Supply chain activity is beginning to normalize - just don’t call it a comeback (not yet anyway).
The latest numbers from Tradeshift’s Index of Global Trade Health report were released today, and while they paint an encouraging picture about trends in trade and the global economy in general, what lies ahead is still in the balance. For one thing, suppliers are still having a hard time getting the cash they need to run their businesses. Order volumes might be on the up, but lengthy payment terms mean suppliers are having to wait to replenish cash reserves. Also, with many regions and countries on wildly different COVID recovery timelines, it’s hard to predict what lies ahead.
An uneven picture
Clearly, the numbers show that supply chain hubs in Europe, America and China are beginning to stabilize, but the pace of recovery remains uneven and volatile. In the Eurozone, transactions were up 26% in Q3, the largest gain in any market by far. Trade activity between buyers and suppliers in the US also exceeded the global average, growing by 17% during the same period. However, the outlook in the UK was more concerning: after a decent July, a significant drop off in activity during August and September meant that it finished the quarter just 6.1% up on Q2 numbers.
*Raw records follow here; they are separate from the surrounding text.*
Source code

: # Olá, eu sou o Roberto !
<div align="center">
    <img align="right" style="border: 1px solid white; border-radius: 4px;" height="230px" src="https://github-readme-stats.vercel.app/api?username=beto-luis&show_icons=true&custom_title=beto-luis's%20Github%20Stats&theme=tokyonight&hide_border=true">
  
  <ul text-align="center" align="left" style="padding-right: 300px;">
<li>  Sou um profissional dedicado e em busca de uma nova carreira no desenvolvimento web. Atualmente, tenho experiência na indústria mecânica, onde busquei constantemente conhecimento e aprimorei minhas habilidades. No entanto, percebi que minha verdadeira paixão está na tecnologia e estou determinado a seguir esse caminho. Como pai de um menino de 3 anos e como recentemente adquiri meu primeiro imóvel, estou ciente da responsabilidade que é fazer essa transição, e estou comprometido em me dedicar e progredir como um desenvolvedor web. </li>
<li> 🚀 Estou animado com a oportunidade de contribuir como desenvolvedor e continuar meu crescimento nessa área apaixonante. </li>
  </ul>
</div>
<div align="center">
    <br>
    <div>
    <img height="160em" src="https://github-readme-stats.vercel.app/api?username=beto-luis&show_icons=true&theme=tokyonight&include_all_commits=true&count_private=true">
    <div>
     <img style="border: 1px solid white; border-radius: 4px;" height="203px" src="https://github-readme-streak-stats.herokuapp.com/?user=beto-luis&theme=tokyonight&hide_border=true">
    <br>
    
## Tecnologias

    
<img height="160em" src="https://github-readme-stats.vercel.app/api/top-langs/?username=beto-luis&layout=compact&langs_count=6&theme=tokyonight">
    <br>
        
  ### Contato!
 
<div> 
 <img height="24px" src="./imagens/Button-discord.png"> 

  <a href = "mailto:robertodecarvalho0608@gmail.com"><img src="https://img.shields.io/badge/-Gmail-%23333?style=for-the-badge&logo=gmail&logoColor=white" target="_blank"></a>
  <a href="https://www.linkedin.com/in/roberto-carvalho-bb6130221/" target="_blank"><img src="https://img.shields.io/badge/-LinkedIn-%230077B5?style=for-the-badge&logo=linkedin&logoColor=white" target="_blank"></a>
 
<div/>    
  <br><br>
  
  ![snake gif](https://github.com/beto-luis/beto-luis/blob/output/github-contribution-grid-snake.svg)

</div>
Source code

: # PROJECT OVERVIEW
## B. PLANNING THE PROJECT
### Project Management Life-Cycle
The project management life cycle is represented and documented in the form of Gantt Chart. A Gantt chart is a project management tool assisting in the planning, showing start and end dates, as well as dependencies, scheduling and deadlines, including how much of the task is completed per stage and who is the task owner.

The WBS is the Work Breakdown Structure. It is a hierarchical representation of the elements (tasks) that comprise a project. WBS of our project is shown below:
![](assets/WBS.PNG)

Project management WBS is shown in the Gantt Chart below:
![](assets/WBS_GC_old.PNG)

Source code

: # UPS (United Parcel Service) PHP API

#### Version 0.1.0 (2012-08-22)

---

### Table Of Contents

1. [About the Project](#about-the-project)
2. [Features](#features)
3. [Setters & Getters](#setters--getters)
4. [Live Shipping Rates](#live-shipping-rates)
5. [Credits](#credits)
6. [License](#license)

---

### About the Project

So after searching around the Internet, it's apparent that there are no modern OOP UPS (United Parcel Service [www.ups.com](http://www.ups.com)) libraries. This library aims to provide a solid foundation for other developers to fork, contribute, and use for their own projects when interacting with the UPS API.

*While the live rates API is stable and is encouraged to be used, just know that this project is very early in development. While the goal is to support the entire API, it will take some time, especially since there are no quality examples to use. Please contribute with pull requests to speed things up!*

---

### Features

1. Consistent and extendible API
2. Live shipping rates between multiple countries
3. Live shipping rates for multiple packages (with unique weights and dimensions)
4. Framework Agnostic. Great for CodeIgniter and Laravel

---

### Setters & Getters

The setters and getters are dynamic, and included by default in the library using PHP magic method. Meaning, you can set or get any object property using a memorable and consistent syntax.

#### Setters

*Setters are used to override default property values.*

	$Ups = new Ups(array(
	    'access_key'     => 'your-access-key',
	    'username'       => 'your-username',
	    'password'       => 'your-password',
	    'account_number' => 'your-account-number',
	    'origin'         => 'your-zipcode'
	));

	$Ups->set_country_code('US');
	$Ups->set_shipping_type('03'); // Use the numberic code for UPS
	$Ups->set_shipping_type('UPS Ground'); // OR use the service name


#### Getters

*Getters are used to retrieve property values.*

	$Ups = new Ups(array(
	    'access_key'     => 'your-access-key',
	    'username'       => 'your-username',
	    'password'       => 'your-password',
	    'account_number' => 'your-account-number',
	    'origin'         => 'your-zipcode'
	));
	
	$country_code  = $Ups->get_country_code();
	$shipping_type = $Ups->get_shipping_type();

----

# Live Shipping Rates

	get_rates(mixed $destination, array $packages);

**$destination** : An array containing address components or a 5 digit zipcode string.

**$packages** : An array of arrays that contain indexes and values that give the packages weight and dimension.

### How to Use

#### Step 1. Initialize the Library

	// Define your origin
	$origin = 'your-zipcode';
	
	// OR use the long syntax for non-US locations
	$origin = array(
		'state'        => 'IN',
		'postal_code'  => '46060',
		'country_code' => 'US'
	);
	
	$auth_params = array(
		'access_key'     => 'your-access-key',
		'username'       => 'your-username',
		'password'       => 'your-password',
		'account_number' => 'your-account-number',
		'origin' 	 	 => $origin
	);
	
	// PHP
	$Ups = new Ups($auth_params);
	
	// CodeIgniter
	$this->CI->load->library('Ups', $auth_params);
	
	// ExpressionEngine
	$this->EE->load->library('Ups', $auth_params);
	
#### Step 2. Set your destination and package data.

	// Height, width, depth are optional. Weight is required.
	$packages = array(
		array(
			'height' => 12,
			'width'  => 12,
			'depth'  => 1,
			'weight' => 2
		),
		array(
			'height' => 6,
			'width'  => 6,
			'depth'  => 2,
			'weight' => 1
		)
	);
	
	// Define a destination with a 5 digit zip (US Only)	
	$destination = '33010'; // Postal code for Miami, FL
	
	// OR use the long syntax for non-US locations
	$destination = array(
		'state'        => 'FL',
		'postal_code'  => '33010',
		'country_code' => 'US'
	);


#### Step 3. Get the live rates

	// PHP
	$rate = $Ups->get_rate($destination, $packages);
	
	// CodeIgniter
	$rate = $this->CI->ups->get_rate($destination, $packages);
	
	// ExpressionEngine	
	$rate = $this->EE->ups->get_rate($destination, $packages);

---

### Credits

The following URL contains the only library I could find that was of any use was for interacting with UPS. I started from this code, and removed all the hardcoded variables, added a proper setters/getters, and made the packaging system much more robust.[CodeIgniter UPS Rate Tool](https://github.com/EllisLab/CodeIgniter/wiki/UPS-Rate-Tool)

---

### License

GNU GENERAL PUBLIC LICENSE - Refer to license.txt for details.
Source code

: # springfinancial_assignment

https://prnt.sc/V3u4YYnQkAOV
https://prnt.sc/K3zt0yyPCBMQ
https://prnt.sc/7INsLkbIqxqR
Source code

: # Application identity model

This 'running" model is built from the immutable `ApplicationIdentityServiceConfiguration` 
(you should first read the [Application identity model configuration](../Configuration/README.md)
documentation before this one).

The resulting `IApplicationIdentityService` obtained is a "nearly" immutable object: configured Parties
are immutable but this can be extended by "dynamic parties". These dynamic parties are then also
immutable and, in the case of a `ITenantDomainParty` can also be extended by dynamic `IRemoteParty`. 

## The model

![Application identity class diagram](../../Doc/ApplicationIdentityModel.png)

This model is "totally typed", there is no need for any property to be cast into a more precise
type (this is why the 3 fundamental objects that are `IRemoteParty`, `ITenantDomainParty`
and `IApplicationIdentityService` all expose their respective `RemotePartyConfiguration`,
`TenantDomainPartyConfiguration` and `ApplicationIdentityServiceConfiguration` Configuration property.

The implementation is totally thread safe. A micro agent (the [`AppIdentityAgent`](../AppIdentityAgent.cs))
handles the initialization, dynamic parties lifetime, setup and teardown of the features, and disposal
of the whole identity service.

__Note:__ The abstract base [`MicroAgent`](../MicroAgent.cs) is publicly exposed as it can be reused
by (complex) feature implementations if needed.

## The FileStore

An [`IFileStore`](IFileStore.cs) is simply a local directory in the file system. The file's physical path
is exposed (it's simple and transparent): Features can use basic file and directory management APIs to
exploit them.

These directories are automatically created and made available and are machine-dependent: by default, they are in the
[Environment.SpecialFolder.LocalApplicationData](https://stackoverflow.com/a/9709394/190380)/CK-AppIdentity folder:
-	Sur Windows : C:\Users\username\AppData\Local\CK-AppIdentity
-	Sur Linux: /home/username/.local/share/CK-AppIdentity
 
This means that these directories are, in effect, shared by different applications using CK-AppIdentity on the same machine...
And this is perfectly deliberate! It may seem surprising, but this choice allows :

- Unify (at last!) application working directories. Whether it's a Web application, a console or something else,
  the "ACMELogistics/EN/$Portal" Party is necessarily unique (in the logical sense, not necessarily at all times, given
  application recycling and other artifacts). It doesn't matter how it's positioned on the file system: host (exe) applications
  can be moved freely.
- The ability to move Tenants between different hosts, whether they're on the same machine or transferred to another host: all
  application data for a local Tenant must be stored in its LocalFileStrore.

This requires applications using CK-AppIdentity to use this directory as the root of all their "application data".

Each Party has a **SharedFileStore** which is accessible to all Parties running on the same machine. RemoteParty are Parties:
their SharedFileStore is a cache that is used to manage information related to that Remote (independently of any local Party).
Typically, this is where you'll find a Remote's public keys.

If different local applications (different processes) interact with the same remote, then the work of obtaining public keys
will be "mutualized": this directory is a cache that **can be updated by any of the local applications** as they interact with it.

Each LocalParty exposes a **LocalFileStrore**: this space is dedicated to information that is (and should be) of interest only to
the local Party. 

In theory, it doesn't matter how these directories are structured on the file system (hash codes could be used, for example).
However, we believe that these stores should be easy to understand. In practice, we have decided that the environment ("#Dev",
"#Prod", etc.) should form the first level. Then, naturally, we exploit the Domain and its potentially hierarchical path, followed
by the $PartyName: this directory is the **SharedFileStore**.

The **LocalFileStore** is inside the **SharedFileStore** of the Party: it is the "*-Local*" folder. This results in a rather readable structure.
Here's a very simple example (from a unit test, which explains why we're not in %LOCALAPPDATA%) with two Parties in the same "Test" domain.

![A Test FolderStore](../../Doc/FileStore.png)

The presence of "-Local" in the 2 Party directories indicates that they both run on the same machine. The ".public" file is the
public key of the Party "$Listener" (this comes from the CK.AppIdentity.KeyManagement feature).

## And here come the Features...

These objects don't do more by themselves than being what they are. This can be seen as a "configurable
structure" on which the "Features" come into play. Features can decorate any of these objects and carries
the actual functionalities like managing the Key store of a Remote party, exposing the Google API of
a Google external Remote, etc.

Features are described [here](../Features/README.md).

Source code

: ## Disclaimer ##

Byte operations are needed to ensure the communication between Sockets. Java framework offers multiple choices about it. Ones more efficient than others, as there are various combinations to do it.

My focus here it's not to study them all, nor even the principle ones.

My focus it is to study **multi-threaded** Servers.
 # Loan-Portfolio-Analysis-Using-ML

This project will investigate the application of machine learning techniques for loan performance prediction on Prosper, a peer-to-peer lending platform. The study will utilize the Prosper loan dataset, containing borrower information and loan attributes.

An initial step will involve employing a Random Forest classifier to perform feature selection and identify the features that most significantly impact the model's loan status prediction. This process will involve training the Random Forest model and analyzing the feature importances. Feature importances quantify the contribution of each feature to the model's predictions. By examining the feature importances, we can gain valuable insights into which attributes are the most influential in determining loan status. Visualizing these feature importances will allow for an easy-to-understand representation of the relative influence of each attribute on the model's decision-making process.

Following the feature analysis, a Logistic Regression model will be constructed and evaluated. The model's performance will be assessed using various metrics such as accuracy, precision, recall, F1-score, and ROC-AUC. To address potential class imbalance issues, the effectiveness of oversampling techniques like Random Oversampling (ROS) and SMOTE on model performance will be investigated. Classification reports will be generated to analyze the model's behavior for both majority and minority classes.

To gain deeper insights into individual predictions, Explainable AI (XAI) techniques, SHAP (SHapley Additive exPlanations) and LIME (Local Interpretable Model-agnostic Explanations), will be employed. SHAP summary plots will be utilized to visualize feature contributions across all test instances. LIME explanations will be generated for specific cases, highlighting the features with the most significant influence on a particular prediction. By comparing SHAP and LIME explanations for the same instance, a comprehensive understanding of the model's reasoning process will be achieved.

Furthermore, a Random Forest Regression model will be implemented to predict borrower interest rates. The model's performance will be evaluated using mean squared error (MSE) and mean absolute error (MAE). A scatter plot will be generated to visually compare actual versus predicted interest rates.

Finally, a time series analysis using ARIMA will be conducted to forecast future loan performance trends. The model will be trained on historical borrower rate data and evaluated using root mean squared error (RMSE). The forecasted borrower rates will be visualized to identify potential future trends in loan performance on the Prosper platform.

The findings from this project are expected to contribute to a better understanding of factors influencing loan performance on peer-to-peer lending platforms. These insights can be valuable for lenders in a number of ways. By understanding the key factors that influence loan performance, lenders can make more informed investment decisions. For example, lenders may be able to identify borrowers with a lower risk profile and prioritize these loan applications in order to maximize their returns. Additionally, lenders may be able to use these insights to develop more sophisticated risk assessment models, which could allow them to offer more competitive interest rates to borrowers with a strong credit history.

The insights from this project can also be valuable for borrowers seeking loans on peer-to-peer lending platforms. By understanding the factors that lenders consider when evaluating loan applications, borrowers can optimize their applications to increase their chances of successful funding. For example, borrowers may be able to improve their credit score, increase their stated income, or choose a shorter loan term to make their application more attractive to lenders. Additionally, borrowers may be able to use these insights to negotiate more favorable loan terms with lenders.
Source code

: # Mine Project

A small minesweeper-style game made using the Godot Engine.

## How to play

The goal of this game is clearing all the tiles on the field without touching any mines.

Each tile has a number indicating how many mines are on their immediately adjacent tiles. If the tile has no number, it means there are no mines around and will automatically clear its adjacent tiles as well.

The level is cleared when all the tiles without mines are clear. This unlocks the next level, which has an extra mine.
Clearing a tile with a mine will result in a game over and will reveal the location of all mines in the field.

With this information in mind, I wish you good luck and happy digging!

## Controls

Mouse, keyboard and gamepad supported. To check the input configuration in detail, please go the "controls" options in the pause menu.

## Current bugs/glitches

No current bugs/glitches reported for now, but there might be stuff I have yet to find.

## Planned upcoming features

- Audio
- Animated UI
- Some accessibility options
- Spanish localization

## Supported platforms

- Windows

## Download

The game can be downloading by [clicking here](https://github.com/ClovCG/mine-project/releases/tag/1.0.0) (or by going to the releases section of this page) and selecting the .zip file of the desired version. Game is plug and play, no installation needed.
Likewise in China, activity levels were rising steadily towards heights not seen since Q4 2019 before tumbling by more than 18% in September.
So, what can we make of this? First of all, pent up, consumer demand created by the coronavirus lockdowns early in the pandemic clearly had an impact on the surge in activity in June and July when restrictions were lifted. “Global lockdown restrictions created a pressure cooker environment for supply chains,” our CEO, Christian Lanng, says. “This momentum continued into July before tailing off rapidly as supply lines normalized.”
Cash is going to be critical to resiliency
With supply chains around the globe starved of cash, the next few months are going to be critical. Remember, the average small business has only 27 days of cash in reserve. The ripple effect of a liquidity crisis could mean lots more bankruptcies among smaller businesses than we’ve already seen. A 20% rise in order volume during Q3 will help, but it may not be enough to get many of these businesses through to the end of the year.
Interestingly, it’s a self-made problem: there are providers out there chomping at the bit to help inject much-needed liquidity into supply chains that could save many of these smaller businesses, but lack of digitization is holding them back. “Lack of digitization in global supply chains makes it very hard to unlock the liquidity that’s owed to suppliers,” Christian said. ”Instead of getting paid quickly, suppliers have to wait months before orders translate into cash. If ever there was a time to rip up the old playbook and start doing things differently, it is now.”